Mit Bescheid der Disziplinarkommission für Landeslehrer beim Amt der Salzburger Landesregierung vom 6. September 2012 wurde die Beschwerdeführerin wie folgt für schuldig erkannt (Schreibweise im Original):

"Hinsichtlich der Punkt 2.) und 5.) gemäß § 95 leg. cit. i. V.m. § 29 Abs. 1 leg. cit. für schuldig erkannt." Wegen dieser Dienstpflichtverletzungen verhängte die Disziplinarkommission erster Instanz über die Beschwerdeführerin die Disziplinarstrafe der Geldbuße in der Höhe von 40 Prozent eines Monatsbezuges unter Ausschluss der Haushaltszulage. Hinsichtlich anderer gegen die Beschwerdeführerin erhobener Vorwürfe wurde sie gemäß § 95 iVm § 87 Abs. 1 Z 1 bis 3 LDG 1984 freigesprochen.

Hinsichtlich des Punktes 2.) (bezeichnet als Punkt 5.) begründete die Behörde erster Instanz, es sei unstrittig, dass die Beschwerdeführerin keinen "Dienstauftrag der Abteilung 2", weder schriftlich noch mündlich, zum Besuch dieses Lehrgangs gehabt habe. Auf Grund der Zeugenaussagen sei nachvollziehbar, dass die Beschwerdeführerin gewusst habe, dass sie keine Berechtigung zum Besuch dieses Lehrganges gehabt habe. Es sei ihr dies mehrmals mündlich mitgeteilt worden. Das Verfahren habe jedoch gezeigt, dass im "System 'Schule'" deutliche Schwächen bestünden. Darüber, ob ein Dienstauftrag erteilt worden sei oder nicht, werde die Direktion einer Schule nicht in Kenntnis gesetzt. Warum eine Lehrkraft an einem Lehrgang teilnehmen könne, obwohl kein Dienstauftrag vorliege und ihr über die erfolgte Teilnahme sogar noch ein Zeugnis ausgestellt werde, sei nicht nachvollziehbar. Im "System 'Schule'" bestünden große Kommunikationsschwächen.
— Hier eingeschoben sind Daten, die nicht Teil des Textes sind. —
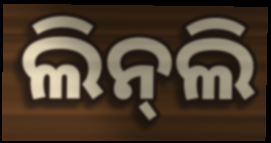
ଲିନ୍‌ଲି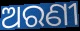
ଅରଣୀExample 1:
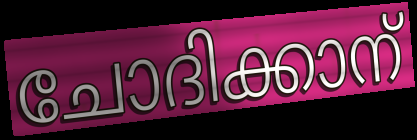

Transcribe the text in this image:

ചോദിക്കാന്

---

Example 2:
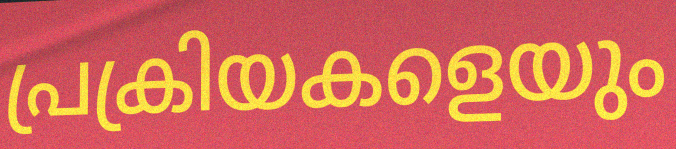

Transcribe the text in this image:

പ്രക്രിയകളെയും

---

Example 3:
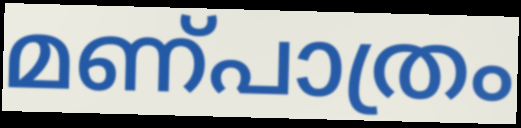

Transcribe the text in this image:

മണ്പാത്രം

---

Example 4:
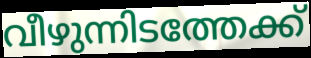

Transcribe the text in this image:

വീഴുന്നിടത്തേക്ക്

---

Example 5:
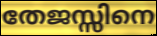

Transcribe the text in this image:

തേജസ്സിനെ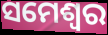
ସମେଶ୍ୱରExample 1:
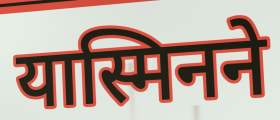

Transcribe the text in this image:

यास्मिनने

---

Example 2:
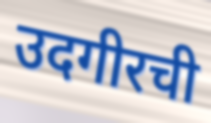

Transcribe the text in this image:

उदगीरची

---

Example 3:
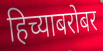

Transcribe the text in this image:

हिच्याबरोबर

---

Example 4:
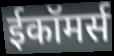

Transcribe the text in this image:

ईकॉमर्स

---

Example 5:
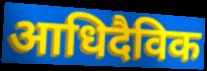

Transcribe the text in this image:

आधिदैविक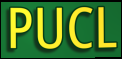
PUCLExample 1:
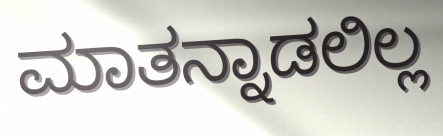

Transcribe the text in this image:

Hinsichtlich des Spruchpunktes 5.) (bezeichnet als Punkt 2.) führte die Behörde erster Instanz aus, dass für die Kommission der angezeigte Tatbestand auf Grund der Zeugenaussage der Schuldirektorin HD N., wonach ihr die Kinder bei der Befragung gesagt hätten, dass sie alleine zum Schwimmbad gefahren seien und auf Grund einer schriftlich erfolgten Stellungnahme von Frau K. als erwiesen anzunehmen sei.

Bei der Höhe der Festlegung der Geldbuße sei zu berücksichtigen, dass die Fahrt der Kinder ohne Aufsicht zum Schwimmunterricht ein sehr schweres schulisches Vergehen darstelle. Als strafmildernd sei es zu werten gewesen, dass es in der Schule offensichtlich üblich gewesen sei, dass Kinder nach einem Schwimmunterricht direkt entlassen würden. Hinsichtlich der Lehrgangsteilnahme sei mildernd zu werten, dass das "System 'Schule'" die angeführten Schwächen aufweise.
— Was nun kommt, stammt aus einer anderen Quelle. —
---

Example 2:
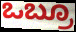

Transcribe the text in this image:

ಒಬ್ರೂ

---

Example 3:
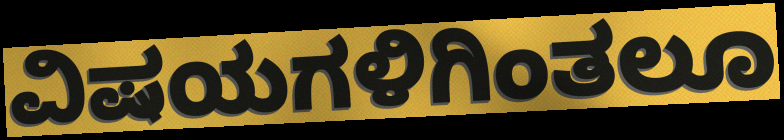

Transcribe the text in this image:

ವಿಷಯಗಳಿಗಿಂತಲೂ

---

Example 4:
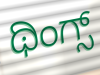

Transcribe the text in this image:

ಥಿಂಗ್ಸ್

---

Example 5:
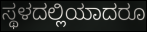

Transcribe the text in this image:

ಸ್ಥಳದಲ್ಲಿಯಾದರೂ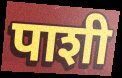
पाशी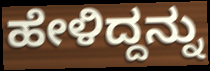
ಹೇಳಿದ್ದನ್ನು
Die dagegen von der Beschwerdeführerin erhobene Berufung wurde mit dem angefochtenen Bescheid vom 22. Jänner 2013 gemäß § 74 Z. 1 LDG 1984 als unbegründet abgewiesen.
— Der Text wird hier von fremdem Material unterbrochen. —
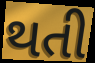
થતી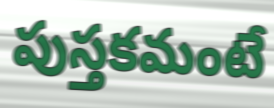
పుస్తకమంటేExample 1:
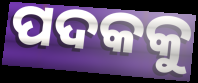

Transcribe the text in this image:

ପଦକକୁ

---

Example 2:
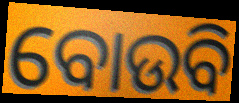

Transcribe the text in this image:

ବୋଉବି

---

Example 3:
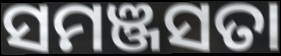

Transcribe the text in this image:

ସମଞ୍ଜସତା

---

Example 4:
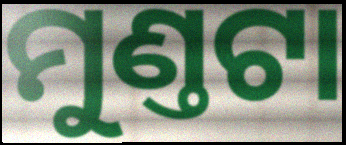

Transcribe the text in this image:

ମୁଣ୍ତଟା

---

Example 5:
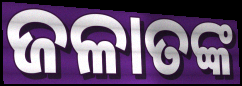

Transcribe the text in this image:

ଜଳାତଙ୍କ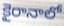
కైరానాలోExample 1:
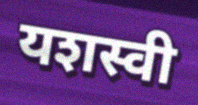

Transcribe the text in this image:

यशस्वी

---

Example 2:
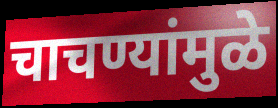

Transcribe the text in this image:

चाचण्यांमुळे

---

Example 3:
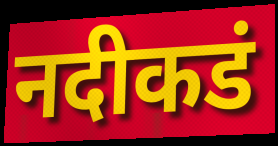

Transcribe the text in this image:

नदीकडं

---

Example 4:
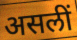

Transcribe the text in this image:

असलीं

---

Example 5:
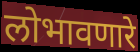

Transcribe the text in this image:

लोभावणारे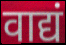
वाद्यं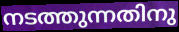
നടത്തുന്നതിനുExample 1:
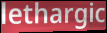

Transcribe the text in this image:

lethargic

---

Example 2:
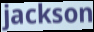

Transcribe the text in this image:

jackson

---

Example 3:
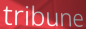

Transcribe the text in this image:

tribune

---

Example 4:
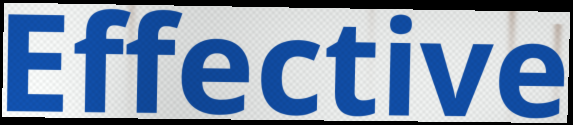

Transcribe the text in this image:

Effective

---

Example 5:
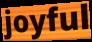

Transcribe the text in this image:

joyful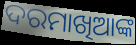
ଦରମାଖିଆଙ୍କ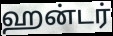
ஹன்டர்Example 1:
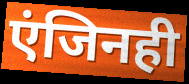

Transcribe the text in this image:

एंजिनही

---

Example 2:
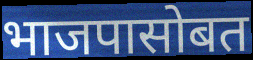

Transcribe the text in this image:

भाजपासोबत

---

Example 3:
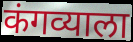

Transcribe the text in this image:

कंगव्याला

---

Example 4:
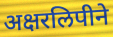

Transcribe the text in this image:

अक्षरलिपीने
Dies wurde im Wesentlichen damit begründet, dass eine in der Berufung geltend gemachte Befangenheit des Mitglieds der Disziplinarkommission erster Instanz HOL S.G. nicht schon deswegen vorliege, weil dieser an einer Entscheidung in einem Leistungsfeststellungsverfahren betreffend die Beschwerdeführerin mitgewirkt habe, es liege auch keine Nichtigkeit des Verfahrens infolge der Abwesenheit des Disziplinaranwaltes an einem Termin der Disziplinarverhandlung vor der Behörde erster Instanz vor, weil die Rolle des Disziplinaranwaltes auf eine bloße Parteistellung beschränkt sei und keinesfalls ein Rücktritt von der Verfolgung vorliege.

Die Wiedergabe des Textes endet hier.